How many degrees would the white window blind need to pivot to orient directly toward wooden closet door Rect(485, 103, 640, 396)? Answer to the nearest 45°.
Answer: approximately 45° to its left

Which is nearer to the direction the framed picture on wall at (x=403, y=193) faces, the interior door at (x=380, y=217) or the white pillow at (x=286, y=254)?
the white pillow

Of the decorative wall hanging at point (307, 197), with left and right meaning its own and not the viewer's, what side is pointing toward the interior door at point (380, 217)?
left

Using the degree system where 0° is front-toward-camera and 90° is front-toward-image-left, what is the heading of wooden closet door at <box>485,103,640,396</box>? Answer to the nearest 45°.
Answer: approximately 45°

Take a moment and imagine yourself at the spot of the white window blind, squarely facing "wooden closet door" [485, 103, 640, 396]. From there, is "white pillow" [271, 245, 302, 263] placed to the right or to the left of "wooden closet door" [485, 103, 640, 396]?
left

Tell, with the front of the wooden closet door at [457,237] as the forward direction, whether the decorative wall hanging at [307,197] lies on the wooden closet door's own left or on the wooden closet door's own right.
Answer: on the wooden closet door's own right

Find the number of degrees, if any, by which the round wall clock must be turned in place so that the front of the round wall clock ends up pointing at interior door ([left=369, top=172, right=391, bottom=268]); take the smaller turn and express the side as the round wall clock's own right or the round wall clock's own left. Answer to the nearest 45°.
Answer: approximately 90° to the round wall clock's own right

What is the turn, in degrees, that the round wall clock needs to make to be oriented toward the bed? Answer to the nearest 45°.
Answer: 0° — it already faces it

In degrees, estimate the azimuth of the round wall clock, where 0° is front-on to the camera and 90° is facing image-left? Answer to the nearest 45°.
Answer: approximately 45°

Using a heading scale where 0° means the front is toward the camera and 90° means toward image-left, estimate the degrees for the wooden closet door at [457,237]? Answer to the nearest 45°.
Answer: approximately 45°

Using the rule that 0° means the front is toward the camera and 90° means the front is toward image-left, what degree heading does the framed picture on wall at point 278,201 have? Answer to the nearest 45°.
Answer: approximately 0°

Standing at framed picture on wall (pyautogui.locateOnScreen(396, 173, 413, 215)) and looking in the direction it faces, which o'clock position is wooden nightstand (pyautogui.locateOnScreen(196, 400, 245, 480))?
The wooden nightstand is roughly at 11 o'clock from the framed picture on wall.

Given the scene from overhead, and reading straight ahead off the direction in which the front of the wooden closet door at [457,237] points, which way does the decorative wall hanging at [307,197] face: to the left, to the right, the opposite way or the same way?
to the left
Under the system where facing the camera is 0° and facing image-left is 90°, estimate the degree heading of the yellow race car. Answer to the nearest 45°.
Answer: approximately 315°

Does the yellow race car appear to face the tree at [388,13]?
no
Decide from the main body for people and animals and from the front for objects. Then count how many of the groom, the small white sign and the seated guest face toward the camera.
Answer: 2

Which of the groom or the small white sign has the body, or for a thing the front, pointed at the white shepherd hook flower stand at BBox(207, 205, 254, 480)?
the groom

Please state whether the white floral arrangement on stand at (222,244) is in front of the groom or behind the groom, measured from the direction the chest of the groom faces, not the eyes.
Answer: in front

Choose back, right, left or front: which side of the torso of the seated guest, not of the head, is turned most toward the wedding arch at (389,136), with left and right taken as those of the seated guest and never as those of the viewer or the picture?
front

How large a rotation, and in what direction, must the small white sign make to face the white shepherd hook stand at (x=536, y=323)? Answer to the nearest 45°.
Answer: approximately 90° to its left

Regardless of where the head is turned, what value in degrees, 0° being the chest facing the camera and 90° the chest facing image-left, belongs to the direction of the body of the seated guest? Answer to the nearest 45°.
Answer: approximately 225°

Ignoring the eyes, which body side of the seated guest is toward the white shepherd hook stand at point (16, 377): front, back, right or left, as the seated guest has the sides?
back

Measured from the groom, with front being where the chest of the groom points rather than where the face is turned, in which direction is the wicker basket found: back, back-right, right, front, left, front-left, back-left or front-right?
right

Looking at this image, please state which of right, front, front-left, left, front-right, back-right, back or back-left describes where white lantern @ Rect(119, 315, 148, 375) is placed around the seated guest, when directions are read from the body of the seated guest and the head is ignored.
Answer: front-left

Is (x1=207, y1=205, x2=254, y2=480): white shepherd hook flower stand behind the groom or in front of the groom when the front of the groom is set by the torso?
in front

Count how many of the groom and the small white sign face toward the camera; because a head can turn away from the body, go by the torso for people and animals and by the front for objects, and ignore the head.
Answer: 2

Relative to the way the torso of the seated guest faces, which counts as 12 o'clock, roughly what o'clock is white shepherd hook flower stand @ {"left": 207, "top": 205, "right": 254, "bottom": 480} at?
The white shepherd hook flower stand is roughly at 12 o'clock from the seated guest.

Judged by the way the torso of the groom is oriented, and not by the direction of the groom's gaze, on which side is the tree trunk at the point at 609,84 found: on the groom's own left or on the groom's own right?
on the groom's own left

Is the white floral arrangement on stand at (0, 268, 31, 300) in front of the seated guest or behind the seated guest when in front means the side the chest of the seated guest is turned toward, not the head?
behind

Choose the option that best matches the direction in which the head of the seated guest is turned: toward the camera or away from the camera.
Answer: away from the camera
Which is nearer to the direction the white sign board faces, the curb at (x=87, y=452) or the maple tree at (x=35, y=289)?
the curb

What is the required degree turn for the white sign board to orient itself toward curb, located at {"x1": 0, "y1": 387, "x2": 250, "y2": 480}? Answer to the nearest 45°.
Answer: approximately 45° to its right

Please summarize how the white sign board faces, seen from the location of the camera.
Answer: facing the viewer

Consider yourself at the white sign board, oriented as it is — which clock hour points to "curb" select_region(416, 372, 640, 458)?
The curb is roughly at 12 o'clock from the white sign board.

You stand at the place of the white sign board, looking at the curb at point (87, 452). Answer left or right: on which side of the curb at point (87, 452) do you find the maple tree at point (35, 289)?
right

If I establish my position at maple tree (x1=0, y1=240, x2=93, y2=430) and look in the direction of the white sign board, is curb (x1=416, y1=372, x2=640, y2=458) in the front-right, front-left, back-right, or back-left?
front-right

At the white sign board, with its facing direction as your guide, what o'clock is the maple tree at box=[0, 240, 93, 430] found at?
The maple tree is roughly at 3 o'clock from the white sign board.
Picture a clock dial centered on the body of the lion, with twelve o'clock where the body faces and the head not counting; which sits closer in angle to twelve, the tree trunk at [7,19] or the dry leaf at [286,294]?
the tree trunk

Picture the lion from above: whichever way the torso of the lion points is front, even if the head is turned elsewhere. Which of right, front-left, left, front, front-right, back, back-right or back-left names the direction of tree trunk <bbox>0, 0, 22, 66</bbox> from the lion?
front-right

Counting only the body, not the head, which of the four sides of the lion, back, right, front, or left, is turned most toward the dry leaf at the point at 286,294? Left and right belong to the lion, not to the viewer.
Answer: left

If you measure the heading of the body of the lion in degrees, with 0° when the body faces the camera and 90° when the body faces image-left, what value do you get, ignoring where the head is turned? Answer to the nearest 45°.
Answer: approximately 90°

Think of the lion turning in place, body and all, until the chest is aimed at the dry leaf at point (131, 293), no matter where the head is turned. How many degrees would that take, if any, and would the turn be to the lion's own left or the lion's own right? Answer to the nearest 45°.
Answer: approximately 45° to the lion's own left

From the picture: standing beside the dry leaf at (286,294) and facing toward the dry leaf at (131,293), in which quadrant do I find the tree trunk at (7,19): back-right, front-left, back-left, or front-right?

◆ ◆ ◆ ◆

The problem: Everything in the listing must be written out again without any change.

Response:
How many degrees would the white window blind need to pivot to orient directly toward wooden closet door Rect(485, 103, 640, 396)? Answer to the nearest 45°.
Answer: approximately 45° to its left

Which is nearer to the direction the framed picture on wall at (x=403, y=193) faces, the interior door at (x=380, y=217) or the white pillow at (x=286, y=254)?
the white pillow

Of the decorative wall hanging at point (307, 197), with left and right meaning its own and not the viewer's, what side is pointing toward the interior door at point (380, 217)?
left

Using the degree system where 0° is front-toward-camera and 90° is front-toward-image-left, what is the heading of wooden closet door at <box>485,103,640,396</box>? Answer to the nearest 45°.
Answer: approximately 45°

Take a moment and imagine yourself at the spot of the white window blind, squarely facing "wooden closet door" [485, 103, 640, 396]. From there, is "white pillow" [271, 245, 302, 263] placed to the right or to the left of "wooden closet door" [485, 103, 640, 396]?
left

Tell, with the front of the wooden closet door at [457,237] as the forward direction, whether the decorative wall hanging at [307,197] lies on the wooden closet door's own left or on the wooden closet door's own right.
Answer: on the wooden closet door's own right

Find the number of degrees, if any, by which the round wall clock must be turned in place so that the front of the round wall clock ends up pointing at interior door ([left=369, top=172, right=391, bottom=268]); take the smaller turn and express the side as the round wall clock's own right or the round wall clock's own left. Answer to the nearest 45°.
Answer: approximately 90° to the round wall clock's own right

What is the turn, in degrees, that the round wall clock needs to make to be oriented toward the bed? Answer to the nearest 45°.
Answer: 0° — it already faces it

In degrees, estimate the azimuth of the round wall clock, where 0° is front-on to the camera and 90° is facing image-left? Answer to the nearest 45°.
Answer: approximately 45°

Using a heading scale where 0° means the front is toward the camera and 90° means toward image-left, estimate the degrees for the wooden closet door at [457,237]? Answer to the nearest 45°.
Answer: approximately 45°

Using the rule that 0° means the front is toward the camera and 90° means the front is toward image-left, what degree heading does the framed picture on wall at point 278,201 have? Answer to the nearest 45°.
Answer: approximately 0°

Standing at framed picture on wall (pyautogui.locateOnScreen(396, 173, 413, 215)) and looking in the direction it faces, which o'clock position is wooden nightstand (pyautogui.locateOnScreen(196, 400, 245, 480))?
The wooden nightstand is roughly at 11 o'clock from the framed picture on wall.

Given the scene from overhead, and reading straight ahead off the direction in which the front of the wooden closet door at [457,237] points, which way does the decorative wall hanging at [307,197] face: to the left, to the right, the opposite way or the same way?
to the left
Under the system where facing the camera is 0° and facing image-left is 90°, estimate the degree heading of the yellow race car. Answer to the nearest 45°.
Answer: approximately 315°

Does the yellow race car appear to face the tree at [388,13]?
no
Decide from the main body for people and animals and from the front for objects. Then count how many of the groom, the small white sign and the seated guest face toward the camera.
Answer: 2

Which of the groom or the small white sign has the body, or for a thing the front, pointed at the white shepherd hook flower stand at BBox(207, 205, 254, 480)?
the groom

Please state whether the white floral arrangement on stand at (222,244) is in front of the groom or behind the groom, measured from the direction the chest of the groom faces, not the eyes.
Answer: in front

Choose back, right, left or front: which side of the torso of the seated guest, not of the head, is turned most toward the wedding arch at (389,136), with left and right taken as those of the seated guest and never as those of the viewer or the picture?
front

How large a rotation, and in what direction, must the small white sign make to face the white shepherd hook stand at (x=536, y=323)? Answer to the nearest 45°.
Answer: approximately 90° to its left

Regardless of where the head is turned, what value in degrees, 0° being the chest facing the camera and 90° the chest facing image-left, belongs to the direction of the body of the seated guest? Answer to the nearest 45°.
Answer: approximately 225°

Ignoring the eyes, which body side of the seated guest is toward the white shepherd hook stand at point (16, 377): front, back, right or left, as the seated guest has the sides?
back

Measured from the groom, with front being where the chest of the groom points rather than where the face is turned, in which direction is the wicker basket found: back, back-right, right, front, left, front-left, back-left or front-right?
right

Looking at this image, please state which of right, front, front-left, left, front-right, back-right, back or back-left describes where white lantern @ Rect(119, 315, 148, 375) is placed around the seated guest, when directions are read from the body of the seated guest and the head is ignored.
Answer: front-left

Is (x1=207, y1=205, x2=254, y2=480): white shepherd hook flower stand behind the groom or in front of the groom when the front of the groom is set by the torso?
in front

Count how many of the groom and the small white sign face toward the camera; because a head can turn away from the body, go by the torso for people and animals and by the front for objects, and ignore the head.
Answer: 2

Relative to the way the torso of the seated guest faces, which counts as 12 o'clock, roughly what o'clock is white shepherd hook flower stand @ {"left": 207, "top": 205, "right": 254, "bottom": 480} at?
The white shepherd hook flower stand is roughly at 12 o'clock from the seated guest.

Judged by the way the torso of the groom is oriented, and not by the direction of the groom's gaze, on which side is the tree trunk at the point at 609,84 found: on the groom's own left or on the groom's own right?
on the groom's own left

Is the white floral arrangement on stand at (0, 268, 31, 300) in front of the seated guest or behind the seated guest when in front means the side the chest of the seated guest is turned toward, not the head?
behind

Choose the option that best matches the direction in which the head of the seated guest is turned: toward the camera or away from the camera.
Answer: away from the camera
Which is nearer to the direction the white sign board faces, the curb at (x=87, y=452) or the maple tree at (x=35, y=289)?
the curb

What is the required degree turn for the white sign board to orient itself toward curb, located at {"x1": 0, "y1": 387, "x2": 250, "y2": 480}? Answer to the nearest 45°.
Answer: approximately 45° to its right

Please summarize how the white sign board faces, seen from the location of the camera.
Answer: facing the viewer

Consider yourself at the white sign board, oriented as it is — which clock hour points to "curb" select_region(416, 372, 640, 458)?
The curb is roughly at 12 o'clock from the white sign board.

You stand at the place of the white sign board, looking at the curb at point (87, 452). Answer left or right: on which side of the curb at point (87, 452) do you find the maple tree at point (35, 289)?
right

If I establish my position at maple tree (x1=0, y1=240, x2=93, y2=430) and look in the direction of the white sign board, is curb (x1=416, y1=372, x2=640, y2=458) in the front-right, front-left, back-right, or back-left?
front-right

At the white sign board, with its facing direction as your guide, what o'clock is the maple tree at box=[0, 240, 93, 430] found at?
The maple tree is roughly at 3 o'clock from the white sign board.
Picture a clock dial centered on the body of the lion, with twelve o'clock where the body faces and the head not counting; which sits closer in angle to twelve, the tree trunk at [7,19] or the dry leaf at [286,294]?
the tree trunk

Picture the lion from above: whichever way the torso of the lion points is front, even if the head is turned elsewhere. Which of right, front-left, left, front, front-right, back, back-right or back-left names the direction of tree trunk <bbox>0, 0, 22, 66</bbox> from the lion?
front-right

Counting only the body, not the head, which of the four sides of the lion, back, right, front, or left, is turned most toward the dry leaf at the point at 286,294? Left and right belong to the lion, not to the viewer.
Answer: left

If you measure the heading of the body of the lion in degrees, with 0° when the body faces the camera and 90° when the body faces image-left, what value do you get, ignoring where the head is turned? Answer to the nearest 45°.
Answer: approximately 90°

Think of the lion turning in place, body and all, until the chest is aimed at the dry leaf at point (131, 293), no matter where the head is turned. How many degrees would that take, if any, and would the turn be to the lion's own left or the lion's own right? Answer to the nearest 45°.
Answer: approximately 45° to the lion's own left

From the picture: standing beside the dry leaf at (286,294) and facing toward the dry leaf at (131,293), in which quadrant do I find the tree trunk at (7,19): back-right, front-left, back-left, or front-right?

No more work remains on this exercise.